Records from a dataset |
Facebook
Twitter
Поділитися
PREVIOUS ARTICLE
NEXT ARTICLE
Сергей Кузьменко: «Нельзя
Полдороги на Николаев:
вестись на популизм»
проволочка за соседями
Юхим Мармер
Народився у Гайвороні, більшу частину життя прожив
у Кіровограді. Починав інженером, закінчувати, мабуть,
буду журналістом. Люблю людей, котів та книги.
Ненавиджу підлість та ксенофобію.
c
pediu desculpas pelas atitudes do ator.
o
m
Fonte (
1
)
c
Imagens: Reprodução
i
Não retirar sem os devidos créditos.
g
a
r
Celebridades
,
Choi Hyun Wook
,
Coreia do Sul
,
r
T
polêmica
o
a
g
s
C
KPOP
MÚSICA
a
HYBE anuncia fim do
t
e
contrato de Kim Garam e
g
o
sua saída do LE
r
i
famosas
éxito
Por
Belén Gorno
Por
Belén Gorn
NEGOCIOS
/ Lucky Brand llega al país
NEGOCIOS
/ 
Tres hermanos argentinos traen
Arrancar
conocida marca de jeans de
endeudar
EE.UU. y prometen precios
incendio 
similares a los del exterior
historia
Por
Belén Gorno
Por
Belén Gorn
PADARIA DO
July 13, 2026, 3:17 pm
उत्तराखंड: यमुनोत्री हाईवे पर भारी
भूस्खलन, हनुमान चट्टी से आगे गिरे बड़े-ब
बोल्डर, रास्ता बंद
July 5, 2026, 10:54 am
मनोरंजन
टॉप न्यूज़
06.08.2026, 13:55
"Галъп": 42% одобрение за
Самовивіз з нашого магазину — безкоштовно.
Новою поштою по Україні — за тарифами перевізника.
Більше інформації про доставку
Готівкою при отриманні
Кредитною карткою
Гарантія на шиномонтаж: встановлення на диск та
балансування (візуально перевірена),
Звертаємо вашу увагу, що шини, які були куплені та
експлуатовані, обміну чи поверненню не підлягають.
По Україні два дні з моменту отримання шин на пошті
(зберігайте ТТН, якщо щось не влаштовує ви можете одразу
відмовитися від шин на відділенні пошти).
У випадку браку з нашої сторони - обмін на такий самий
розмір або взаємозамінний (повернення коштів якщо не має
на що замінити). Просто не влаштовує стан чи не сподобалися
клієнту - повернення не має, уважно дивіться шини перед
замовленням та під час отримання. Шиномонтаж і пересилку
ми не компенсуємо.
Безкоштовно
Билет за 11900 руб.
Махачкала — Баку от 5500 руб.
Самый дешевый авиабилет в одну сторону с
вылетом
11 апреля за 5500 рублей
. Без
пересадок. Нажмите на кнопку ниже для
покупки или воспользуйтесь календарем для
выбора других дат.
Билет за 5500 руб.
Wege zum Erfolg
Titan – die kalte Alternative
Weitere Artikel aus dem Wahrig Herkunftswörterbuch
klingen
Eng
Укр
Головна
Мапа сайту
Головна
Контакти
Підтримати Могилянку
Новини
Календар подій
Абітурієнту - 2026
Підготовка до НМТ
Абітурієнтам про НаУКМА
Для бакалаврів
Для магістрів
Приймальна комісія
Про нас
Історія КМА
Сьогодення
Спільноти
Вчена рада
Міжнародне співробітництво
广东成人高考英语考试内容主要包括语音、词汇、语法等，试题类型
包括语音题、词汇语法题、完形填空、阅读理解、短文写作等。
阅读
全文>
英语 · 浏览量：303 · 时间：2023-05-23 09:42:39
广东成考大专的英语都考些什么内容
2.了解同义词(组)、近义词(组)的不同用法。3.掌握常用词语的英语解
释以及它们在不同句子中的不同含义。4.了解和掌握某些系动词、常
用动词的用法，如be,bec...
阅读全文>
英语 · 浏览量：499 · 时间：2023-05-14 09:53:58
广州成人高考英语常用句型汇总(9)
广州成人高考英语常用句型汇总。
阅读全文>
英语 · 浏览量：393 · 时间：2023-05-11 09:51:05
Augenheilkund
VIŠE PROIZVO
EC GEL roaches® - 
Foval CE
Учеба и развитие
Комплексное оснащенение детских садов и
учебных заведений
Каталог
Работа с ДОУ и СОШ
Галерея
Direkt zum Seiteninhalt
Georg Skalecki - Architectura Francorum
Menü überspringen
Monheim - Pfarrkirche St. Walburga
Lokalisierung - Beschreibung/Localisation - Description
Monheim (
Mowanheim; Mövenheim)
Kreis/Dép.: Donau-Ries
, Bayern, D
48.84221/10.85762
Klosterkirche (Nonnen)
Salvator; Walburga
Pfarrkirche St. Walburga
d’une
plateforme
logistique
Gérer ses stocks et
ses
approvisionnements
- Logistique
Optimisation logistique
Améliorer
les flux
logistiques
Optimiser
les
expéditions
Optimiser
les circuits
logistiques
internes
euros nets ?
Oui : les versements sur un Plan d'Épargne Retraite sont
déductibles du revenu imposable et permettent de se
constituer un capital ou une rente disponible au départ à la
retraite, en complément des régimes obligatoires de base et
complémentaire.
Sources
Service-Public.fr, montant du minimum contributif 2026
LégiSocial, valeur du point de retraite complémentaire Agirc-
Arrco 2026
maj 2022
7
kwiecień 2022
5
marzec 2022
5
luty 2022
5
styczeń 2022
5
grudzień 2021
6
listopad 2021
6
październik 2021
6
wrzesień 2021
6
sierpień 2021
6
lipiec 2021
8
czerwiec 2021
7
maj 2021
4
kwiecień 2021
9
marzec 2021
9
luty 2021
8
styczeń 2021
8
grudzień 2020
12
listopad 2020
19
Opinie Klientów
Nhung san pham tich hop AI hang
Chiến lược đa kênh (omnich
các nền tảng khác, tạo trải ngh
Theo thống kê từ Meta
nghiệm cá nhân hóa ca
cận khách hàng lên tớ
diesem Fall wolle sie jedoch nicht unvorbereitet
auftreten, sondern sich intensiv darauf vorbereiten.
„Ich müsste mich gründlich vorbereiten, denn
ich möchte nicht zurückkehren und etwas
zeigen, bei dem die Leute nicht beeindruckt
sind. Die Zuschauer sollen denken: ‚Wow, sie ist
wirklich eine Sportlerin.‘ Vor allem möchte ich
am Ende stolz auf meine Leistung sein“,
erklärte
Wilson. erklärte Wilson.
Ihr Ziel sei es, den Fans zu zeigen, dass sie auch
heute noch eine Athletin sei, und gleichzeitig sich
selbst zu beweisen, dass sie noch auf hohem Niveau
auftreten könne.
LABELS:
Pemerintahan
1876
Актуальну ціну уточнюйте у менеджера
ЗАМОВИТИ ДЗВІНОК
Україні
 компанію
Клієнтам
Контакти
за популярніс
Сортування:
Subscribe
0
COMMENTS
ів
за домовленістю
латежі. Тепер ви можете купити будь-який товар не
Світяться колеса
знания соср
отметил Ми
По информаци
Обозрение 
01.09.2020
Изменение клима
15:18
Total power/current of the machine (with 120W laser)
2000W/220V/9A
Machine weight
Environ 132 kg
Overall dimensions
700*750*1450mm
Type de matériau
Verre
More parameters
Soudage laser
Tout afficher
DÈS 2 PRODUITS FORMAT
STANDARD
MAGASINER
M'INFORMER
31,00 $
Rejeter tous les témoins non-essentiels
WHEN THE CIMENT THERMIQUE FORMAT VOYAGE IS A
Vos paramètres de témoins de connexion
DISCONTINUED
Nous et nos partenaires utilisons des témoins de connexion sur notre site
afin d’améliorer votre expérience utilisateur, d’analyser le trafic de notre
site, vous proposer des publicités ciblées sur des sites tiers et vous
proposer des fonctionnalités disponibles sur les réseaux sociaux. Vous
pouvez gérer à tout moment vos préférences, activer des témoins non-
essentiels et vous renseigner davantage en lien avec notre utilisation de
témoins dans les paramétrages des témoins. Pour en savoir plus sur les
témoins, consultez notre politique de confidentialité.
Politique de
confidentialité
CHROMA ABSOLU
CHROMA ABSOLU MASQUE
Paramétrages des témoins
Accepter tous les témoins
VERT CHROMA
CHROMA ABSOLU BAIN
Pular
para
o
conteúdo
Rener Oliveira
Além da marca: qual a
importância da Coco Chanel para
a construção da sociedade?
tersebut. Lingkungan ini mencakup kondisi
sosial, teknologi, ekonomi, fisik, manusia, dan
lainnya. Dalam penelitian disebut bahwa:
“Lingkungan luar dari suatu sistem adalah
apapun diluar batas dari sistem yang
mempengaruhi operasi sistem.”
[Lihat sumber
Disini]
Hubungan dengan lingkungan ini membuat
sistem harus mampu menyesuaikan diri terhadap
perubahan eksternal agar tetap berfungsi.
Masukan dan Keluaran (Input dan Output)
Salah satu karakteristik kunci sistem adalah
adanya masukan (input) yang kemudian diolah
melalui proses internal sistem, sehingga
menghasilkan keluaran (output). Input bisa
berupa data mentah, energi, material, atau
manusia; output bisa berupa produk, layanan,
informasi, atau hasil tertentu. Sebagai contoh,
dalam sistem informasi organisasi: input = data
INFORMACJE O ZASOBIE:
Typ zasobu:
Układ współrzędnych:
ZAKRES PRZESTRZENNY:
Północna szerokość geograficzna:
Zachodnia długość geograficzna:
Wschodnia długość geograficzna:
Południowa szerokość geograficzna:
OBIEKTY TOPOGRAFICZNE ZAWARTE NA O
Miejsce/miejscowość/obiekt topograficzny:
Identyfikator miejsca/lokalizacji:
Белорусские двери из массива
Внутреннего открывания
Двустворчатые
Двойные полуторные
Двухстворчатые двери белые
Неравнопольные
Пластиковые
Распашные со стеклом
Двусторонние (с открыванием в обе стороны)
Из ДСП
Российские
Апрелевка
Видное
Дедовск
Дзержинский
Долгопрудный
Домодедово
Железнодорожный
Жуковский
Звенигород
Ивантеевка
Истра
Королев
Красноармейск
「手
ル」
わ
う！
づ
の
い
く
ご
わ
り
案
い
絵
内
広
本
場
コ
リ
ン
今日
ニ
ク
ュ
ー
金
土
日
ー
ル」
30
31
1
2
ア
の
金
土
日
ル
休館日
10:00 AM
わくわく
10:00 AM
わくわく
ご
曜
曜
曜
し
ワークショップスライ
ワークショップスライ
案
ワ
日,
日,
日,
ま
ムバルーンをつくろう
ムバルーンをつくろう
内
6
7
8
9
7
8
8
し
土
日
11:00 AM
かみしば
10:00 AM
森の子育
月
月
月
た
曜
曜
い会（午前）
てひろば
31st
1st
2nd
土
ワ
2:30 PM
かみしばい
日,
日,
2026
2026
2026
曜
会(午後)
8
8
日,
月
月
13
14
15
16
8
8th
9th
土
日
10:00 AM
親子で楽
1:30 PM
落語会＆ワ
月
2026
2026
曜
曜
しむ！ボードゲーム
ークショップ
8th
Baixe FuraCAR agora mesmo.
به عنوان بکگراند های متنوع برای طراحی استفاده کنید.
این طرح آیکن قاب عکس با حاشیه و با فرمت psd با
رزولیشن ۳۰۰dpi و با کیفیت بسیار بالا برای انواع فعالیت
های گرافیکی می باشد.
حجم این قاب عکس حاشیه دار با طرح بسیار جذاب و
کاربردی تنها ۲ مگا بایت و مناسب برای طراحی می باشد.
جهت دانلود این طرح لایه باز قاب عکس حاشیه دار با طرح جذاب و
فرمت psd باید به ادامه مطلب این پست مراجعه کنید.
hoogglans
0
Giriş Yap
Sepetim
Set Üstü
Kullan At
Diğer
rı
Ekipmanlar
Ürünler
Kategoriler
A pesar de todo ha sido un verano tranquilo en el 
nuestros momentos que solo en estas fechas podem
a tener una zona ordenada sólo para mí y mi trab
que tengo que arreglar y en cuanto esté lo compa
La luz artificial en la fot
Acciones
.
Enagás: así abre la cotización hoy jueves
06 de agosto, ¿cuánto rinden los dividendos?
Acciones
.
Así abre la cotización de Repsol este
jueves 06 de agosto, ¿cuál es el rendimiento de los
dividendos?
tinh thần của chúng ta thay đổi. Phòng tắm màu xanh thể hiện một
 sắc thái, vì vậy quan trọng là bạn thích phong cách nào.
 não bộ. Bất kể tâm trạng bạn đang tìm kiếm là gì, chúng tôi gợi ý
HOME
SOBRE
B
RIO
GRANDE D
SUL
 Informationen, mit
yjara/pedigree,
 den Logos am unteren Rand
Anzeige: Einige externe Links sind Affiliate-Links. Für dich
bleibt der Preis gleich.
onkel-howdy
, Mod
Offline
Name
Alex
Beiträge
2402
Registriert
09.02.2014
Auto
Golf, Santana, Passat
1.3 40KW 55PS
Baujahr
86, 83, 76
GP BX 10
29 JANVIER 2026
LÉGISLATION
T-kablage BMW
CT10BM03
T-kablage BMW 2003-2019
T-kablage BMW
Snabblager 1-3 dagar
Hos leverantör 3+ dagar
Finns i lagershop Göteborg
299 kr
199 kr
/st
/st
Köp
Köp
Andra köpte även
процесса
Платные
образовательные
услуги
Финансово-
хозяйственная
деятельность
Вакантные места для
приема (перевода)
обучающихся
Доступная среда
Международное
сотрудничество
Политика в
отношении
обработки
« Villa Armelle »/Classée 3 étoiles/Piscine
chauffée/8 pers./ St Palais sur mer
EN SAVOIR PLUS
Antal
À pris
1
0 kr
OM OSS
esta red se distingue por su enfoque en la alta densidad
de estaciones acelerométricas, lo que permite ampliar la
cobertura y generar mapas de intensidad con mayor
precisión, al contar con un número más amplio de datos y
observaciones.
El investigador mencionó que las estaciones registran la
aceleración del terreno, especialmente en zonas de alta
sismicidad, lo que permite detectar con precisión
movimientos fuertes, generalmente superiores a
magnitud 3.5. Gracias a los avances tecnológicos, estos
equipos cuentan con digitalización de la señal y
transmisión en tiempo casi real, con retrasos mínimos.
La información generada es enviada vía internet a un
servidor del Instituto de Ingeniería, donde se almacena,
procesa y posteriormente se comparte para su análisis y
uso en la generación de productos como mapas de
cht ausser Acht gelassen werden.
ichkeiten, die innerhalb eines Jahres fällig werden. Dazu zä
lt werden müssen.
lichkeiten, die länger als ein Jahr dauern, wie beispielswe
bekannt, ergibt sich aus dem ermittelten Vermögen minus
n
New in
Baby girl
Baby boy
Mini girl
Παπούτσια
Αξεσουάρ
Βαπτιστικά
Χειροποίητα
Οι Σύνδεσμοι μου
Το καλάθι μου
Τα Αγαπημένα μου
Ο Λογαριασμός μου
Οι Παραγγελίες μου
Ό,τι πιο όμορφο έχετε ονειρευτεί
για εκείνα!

Work task |
Work out how many lines in the data above contain the word "connexion" and respond with that number only.

Solved problem |
2